PASSAGE Block Start

Monday, November 7, 2016

How Algorithms Could Help Keep People Out of Jail

STEVE LEIFMAN KNEW Miami-Dade’s courts had a problem. Ten years ago the longtime jurist realized that his county was putting too many ­people with mental health problems in jail. So he set up a psychiatric training program for 4,700 police officers and a new system to send people to counseling. The incarcerated population plummeted; the county shut down an entire jail.

But Leifman thought they still weren’t doing enough. So he asked the Florida Mental Health Institute to look at intake data for the county’s jails, mental health facilities, and hospitals and figure out who was using the system. It turned out that over five years, just 97 people with serious mental illnesses—5 percent of the jail population—accounted for 39,000 days in jails and hospitals. By themselves they had cost Miami-Dade $13 million. “This population was really hitting the system hard, without any good outcomes for them, society, or anybody,” Leifman says.
Across the country, jails and prisons have become repositories for people living with mental health issues. More than half of all prisoners nationwide face some degree1 of mental illness; in 20 percent of people in jails and 15 percent in state prisons, that illness is serious. Local criminal justice systems have to figure out how to care for these potentially complex patients—and how to pay for it.
Leifman’s team set up a more intensive system of care. Today, 36 health care providers in South Florida have access to a database of people in clinics or shelters to determine who they are and what help they need. Privacy laws keep its use limited, but the idea is to eventually widen the database’s scope and availability to other providers.

PASSAGE Block End
INFORMATION Block Start

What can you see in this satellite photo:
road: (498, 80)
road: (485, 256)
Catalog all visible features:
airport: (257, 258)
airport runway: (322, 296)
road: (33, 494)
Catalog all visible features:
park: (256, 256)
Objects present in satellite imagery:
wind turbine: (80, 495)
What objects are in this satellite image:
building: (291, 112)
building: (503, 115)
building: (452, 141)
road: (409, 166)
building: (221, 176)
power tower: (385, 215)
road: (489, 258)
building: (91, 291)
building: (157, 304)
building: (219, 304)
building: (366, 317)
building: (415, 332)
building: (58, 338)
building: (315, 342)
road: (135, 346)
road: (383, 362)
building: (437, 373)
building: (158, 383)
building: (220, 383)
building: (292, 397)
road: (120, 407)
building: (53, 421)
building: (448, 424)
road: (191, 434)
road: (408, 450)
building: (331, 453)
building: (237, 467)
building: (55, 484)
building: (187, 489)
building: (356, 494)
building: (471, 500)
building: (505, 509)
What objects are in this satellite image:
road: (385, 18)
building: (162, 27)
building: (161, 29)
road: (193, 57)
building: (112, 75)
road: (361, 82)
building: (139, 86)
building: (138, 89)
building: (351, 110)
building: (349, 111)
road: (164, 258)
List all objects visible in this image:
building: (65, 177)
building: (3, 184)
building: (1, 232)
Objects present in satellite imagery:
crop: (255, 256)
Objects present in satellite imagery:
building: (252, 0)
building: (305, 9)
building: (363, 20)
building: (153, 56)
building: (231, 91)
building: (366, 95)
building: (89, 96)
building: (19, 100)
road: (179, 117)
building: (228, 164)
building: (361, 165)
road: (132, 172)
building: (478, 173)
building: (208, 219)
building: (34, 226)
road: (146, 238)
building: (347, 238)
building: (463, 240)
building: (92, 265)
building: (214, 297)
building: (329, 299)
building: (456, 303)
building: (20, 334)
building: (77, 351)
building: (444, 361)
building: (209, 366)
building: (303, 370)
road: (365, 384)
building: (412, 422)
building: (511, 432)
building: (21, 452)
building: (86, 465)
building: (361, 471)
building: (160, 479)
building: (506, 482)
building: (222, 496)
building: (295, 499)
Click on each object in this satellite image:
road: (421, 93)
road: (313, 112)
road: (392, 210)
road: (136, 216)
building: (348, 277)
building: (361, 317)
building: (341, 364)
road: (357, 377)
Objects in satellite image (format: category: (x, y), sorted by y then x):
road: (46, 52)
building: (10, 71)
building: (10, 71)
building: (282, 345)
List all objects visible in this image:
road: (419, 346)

INFORMATION Block End

• **EXERCISE REQUIREMENTS**:
**A)** In the Miami-Dade article, can you retype the stretch from "STEVE LEIFMAN KNEW Miami-Dade’s" through "an entire jail."?
**B)** Answer these questions from the Miami-Dade article:
(i) How many police officers took part in the psychiatric training program?
(ii) How much had the 97 people with serious mental illnesses cost Miami-Dade?
(iii) How many health care providers in South Florida have access to the database?

• **SOLUTIONS PER TASK**:
**A)**
STEVE LEIFMAN KNEW Miami-Dade’s courts had a problem. Ten years ago the longtime jurist realized that his county was putting too many ­people with mental health problems in jail. So he set up a psychiatric training program for 4,700 police officers and a new system to send people to counseling. The incarcerated population plummeted; the county shut down an entire jail.

**B)**
(i) 4,700
(ii) $13 million
(iii) 36